Segment Start: Selected passage

Alternative methods for yeast detection and identification
Although the detection methods described above provide accurate and reliable information on the presence of culturable (live) cells, these tests can be labour-intensive and require anywhere from 3-14 days to obtain results. This has prompted alternative techniques to be developed that are less laborious and provide results more rapidly, resulting in a more immediate, rather than retrospective, process analysis. Although there are many methods available for detection of beer-spoiling yeasts, the most widely employed are those that utilize polymerase chain reaction (PCR) technology. This technique permits the amplification of DNA fragments (corresponding to specific organisms) by several orders of magnitude over a few hours. Consequently, using PCR it is possible to amplify extremely small amounts of DNA to levels that can be used for detection and identification purposes; an approach that lends itself to forensic science, medical microbiology, food microbiology, as well as brewing quality assurance. The PCR procedure consists of repeated cycles of DNA denaturation, primer annealing, and extension by DNA polymerase, and relies on the selection of a DNA sequence that adequately differentiates the genotype of one organism from another. The amplified DNA is then visualized either by gel electrophoresis in conjunction with a DNA stain such as ethidium bromide (standard PCR), or by using primers in conjunction with a probe to provide a quantitative indication of PCR amplification through the production of fluorescence (quantitative real-time PCR, or qPCR). One basic example is to employ primers designed for detection of the STA1 gene responsible for diastatic activity in Saccharomyces strains (Yamauchi et al., 1998), although a range of DNA sequences that are unique to different species can be exploited.

Segment End: Selected passage

*Problem:*
Translate this sentence from the passage on yeast detection into Spanish: "This technique permits the amplification of DNA fragments (corresponding to specific organisms) by several orders of magnitude over a few hours."

Segment Start: Dataset content

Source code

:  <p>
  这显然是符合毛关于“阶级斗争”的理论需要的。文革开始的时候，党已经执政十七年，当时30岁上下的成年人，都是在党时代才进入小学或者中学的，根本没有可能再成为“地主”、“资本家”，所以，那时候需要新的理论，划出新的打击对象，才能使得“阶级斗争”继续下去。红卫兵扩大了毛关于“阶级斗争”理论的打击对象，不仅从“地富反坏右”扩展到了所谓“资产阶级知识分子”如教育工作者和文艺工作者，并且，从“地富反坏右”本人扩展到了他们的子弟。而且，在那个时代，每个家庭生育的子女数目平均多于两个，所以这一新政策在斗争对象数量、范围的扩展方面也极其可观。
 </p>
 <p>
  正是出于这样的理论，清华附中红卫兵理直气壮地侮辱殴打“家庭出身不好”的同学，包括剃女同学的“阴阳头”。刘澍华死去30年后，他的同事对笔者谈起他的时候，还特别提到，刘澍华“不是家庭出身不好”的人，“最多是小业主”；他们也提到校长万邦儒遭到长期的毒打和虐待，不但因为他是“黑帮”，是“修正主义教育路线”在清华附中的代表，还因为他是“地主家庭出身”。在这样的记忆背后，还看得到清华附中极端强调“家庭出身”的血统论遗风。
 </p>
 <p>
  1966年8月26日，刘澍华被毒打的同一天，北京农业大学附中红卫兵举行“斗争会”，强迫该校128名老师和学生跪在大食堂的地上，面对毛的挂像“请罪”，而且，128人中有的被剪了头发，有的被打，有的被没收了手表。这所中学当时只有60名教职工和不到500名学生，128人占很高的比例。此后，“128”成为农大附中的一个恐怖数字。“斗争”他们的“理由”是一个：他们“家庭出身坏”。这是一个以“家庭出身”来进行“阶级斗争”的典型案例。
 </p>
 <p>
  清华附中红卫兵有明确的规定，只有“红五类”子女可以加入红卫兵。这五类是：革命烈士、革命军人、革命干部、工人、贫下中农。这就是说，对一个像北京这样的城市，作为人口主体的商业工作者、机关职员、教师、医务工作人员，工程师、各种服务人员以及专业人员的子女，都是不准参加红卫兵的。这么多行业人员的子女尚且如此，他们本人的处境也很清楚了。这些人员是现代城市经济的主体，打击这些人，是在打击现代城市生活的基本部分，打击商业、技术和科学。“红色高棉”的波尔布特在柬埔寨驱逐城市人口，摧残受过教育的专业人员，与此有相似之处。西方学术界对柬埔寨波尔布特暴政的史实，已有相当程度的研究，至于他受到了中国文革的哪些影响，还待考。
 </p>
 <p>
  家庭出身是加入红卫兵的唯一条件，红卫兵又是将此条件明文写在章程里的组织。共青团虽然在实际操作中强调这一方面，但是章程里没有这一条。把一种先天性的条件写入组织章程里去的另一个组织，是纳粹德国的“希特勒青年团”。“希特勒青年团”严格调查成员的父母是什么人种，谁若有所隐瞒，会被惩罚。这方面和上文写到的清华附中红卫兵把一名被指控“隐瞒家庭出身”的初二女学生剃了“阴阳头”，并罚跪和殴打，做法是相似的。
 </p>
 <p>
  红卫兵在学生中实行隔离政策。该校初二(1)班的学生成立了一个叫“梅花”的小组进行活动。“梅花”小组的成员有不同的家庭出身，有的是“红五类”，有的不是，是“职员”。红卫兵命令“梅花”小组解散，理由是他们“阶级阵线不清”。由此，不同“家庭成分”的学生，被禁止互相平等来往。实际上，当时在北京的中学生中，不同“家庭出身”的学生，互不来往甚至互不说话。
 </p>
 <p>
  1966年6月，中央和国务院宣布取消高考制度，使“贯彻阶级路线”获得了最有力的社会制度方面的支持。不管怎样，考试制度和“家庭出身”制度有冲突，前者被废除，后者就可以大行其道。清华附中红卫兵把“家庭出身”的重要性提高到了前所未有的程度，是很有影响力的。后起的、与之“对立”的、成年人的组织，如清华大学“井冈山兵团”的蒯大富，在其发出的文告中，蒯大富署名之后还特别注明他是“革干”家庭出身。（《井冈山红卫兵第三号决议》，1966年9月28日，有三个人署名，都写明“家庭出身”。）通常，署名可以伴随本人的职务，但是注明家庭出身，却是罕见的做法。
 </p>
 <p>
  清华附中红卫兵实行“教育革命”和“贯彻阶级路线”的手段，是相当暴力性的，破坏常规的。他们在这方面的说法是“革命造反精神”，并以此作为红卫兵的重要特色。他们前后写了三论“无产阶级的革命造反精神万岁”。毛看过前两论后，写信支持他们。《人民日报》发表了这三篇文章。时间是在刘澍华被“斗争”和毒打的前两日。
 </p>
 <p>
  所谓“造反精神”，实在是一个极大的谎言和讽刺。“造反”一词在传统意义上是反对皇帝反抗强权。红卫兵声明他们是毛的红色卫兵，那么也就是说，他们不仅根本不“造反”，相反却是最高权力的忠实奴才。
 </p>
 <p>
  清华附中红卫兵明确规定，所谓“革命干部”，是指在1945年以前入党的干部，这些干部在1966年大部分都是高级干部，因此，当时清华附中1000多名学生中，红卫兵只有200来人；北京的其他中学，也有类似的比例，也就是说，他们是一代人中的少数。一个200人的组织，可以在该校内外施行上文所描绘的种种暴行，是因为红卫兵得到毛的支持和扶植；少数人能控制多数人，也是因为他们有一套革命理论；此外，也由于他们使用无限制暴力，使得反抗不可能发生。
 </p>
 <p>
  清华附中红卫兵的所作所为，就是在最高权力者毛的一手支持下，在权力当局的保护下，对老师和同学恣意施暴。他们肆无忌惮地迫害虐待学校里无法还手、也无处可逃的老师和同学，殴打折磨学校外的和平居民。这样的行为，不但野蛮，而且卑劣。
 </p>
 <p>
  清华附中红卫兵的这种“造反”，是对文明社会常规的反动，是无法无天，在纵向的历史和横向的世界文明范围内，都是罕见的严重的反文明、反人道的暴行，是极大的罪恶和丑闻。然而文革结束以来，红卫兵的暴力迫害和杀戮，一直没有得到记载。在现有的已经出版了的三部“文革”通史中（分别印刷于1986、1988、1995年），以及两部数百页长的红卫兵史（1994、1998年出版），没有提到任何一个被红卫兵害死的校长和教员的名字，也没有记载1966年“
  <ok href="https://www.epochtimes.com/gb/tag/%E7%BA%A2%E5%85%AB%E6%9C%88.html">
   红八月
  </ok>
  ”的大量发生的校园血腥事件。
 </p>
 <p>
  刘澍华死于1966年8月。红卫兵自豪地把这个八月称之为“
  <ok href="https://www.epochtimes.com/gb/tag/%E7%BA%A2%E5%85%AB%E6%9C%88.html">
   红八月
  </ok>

Segment End: Dataset content

*Solution to the exercise:*
Esta técnica permite la amplificación de fragmentos de ADN (correspondientes a organismos específicos) en varios órdenes de magnitud en unas pocas horas.